Quelque 250 000 coolies chinois partirent pour Cuba et le Pérou entre les années 1840 et 1870. Ces travailleurs recrutés en vue de remplacer les esclaves africains furent pour la plupart dupés et contraints de signer un contrat les enchaînant au service d’un propriétaire, essentiellement dans l’industrie sucrière. Les abus du système finirent par être dénoncés à travers toute une série de scandales retentissants qui amenèrent l’empire mandchou des Qing à repenser le cadre de ses relations extérieures.
Notre conférence s’est proposée de revisiter cette histoire à partir d’un ouvrage rare et singulier, la Description illustrée des enfers vivants (Sheng diyu tushuo).
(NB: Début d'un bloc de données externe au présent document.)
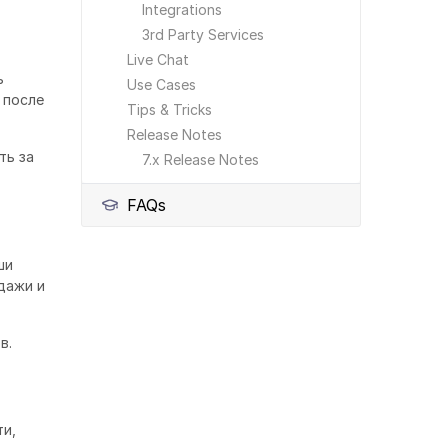
Integrations
3rd Party Services
Live Chat
ь
Use Cases
 после
Tips & Tricks
Release Notes
ть за
7.x Release Notes
FAQs
ши
дажи и
в.
ти,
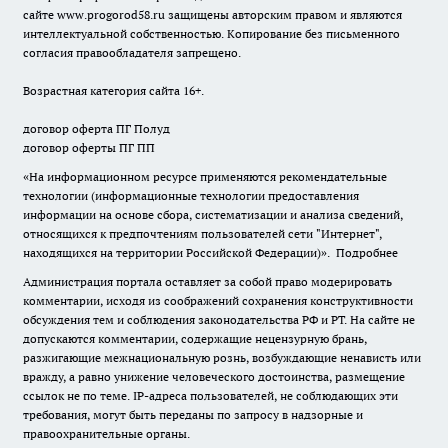
сайте
www.progorod58.ru
защищены авторским правом и являются
интеллектуальной собственностью. Копирование без письменного
согласия правообладателя запрещено.
Возрастная категория сайта 16+.
договор оферта ПГ Полуд
договор оферты ПГ ПП
«На информационном ресурсе применяются рекомендательные
технологии (информационные технологии предоставления
информации на основе сбора, систематизации и анализа сведений,
относящихся к предпочтениям пользователей сети "Интернет",
находящихся на территории Российской Федерации)».
Подробнее
Администрация портала оставляет за собой право модерировать
комментарии, исходя из соображений сохранения конструктивности
обсуждения тем и соблюдения законодательства РФ и РТ. На сайте не
допускаются комментарии, содержащие нецензурную брань,
разжигающие межнациональную рознь, возбуждающие ненависть или
вражду, а равно унижение человеческого достоинства, размещение
ссылок не по теме. IP-адреса пользователей, не соблюдающих эти
требования, могут быть переданы по запросу в надзорные и
правоохранительные органы.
Paru en 1875 chez une grande maison d’édition cantonaise, ce pamphlet non signé relate à travers force images le destin tragique des coolies et dénonce une nouvelle forme d’esclavage, au temps de son abolition, avec une succession d’enlèvements, de sévices et de malemorts. En se fondant sur les rapports incendiaires de deux commissions internationales envoyées sur le continent américain, l’auteur poursuit un double objectif : celui d’alerter le bon peuple sur la réalité du danger encouru, et celui d’exhorter la cour impériale des Qing à agir en faveur de ses ressortissants. On peut dire que jamais auparavant un ouvrage n’avait offert un tel condensé de révélations accablantes sur les mauvais traitements infligés aux coolies.
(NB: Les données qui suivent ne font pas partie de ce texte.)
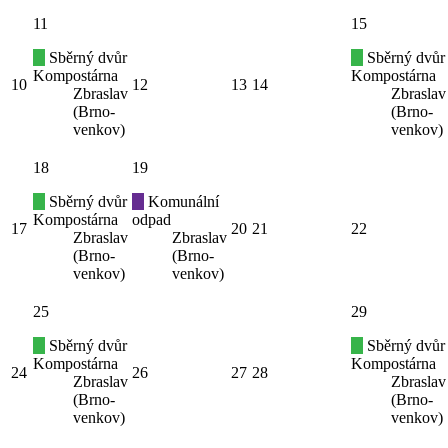
11
15
Sběrný dvůr
Sběrný dvůr
Kompostárna
Kompostárna
10
12
13
14
Zbraslav
Zbraslav
(Brno-
(Brno-
venkov)
venkov)
18
19
Sběrný dvůr
Komunální
Kompostárna
odpad
17
20
21
22
Zbraslav
Zbraslav
(Brno-
(Brno-
venkov)
venkov)
25
29
Sběrný dvůr
Sběrný dvůr
Kompostárna
Kompostárna
24
26
27
28
Zbraslav
Zbraslav
(Brno-
(Brno-
venkov)
venkov)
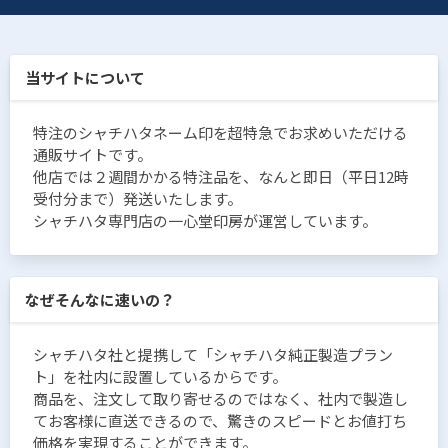
当サイトについて
特注のシャチハタネーム印を超特急でお求めいただける
通販サイトです。
他店では２週間かかる特注品を、なんと即日（平日12時
受付分まで）発送いたします。
シャチハタ専門店の一心堂印房が運営しています。
なぜそんなに速いの？
シャチハタ社と提携して「シャチハタ純正製造プラン
ト」を社内に設置しているからです。
商品を、注文して取り寄せるのではなく、社内で製造し
てお客様に直送できるので、驚きのスピードとお値打ち
価格を実現することができます。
Des latrines pour prison. Les agents de recrutement usaient de moyens les plus scandaleux pour inciter les travailleurs chinois à signer un contrat de travail et émigrer «librement».

Départ pour Cuba.

Le format de la Description illustrée des enfers vivants suit un principe en vogue dans la Chine impériale tardive: l’illustration occupe le recto d’une page, et le texte correspondant, son verso. Cet agencement vise à entretenir le suspense, puisque le lecteur est appelé à tourner la page s’il veut comprendre les détails de la narration, et c’est au même moment qu’il est justement amené à diriger ses yeux sur une nouvelle vignette. Mais notre pamphlet est aussi redevable d’une part de sa virulence à un livre de morale célèbre, auquel il a puisé son inspiration, à savoir le Manuscrit du Calendrier de Jade (Yuli chaozhuan), qui dépeint en images les châtiments terribles destinés aux pécheurs des enfers bouddhiques. L’auteur adopta une démarche similaire pour mieux servir son dessein et ainsi toucher un lectorat aussi large que possible : les textes et les illustrations dépeignent Cuba et le Pérou comme des enfers terrestres et exposent les moyens de ne pas y sombrer.
La Description illustrée des enfers vivants devint rapidement un succès de librairie dans le sud de la Chine, mais son succès fut de courte durée. Les représentants de l’Espagne dans l’empire des Qing ne tardèrent pas à en exiger l’interdiction afin d’enrayer tout risque de pogrom à l’égard des Occidentaux. Une poignée d’exemplaires parvinrent toutefois à se frayer un chemin jusque dans diverses bibliothèques européennes et américaines où ils demeurèrent en sommeil pendant plus d’un siècle. Longtemps perdu, l’ouvrage a été récemment redécouvert et a fait l’objet d’une traduction française. Il offre désormais aux historiens un nouveau matériau de première main pour comprendre la traite des coolies, mais aussi bien d’autres aspects de la société chinoise au XIXe siècle comme la religiosité, la littérature des supplices, les problèmes socio-économiques et surtout l’entrée de la Chine dans la famille des nations.

Le raffinage du sucre avec des os humains. Cette scène de malemort représente l’apogée de l’horreur dans les plantations sucrières de Cuba. L’image était d’autant plus insoutenable pour les Chinois du 19ème siècle qu’il convenait de toujours préserver son corps intact et de retourner se faire enterrer dans sa terre natale.

L’immolation dans un fourneau ardent. Cette scène fait référence à l’iconographie religieuse des enfers chinois, et plus précisément au chaudron d’huile où les pécheurs étaient bouillis, réanimés et bouillis à nouveau.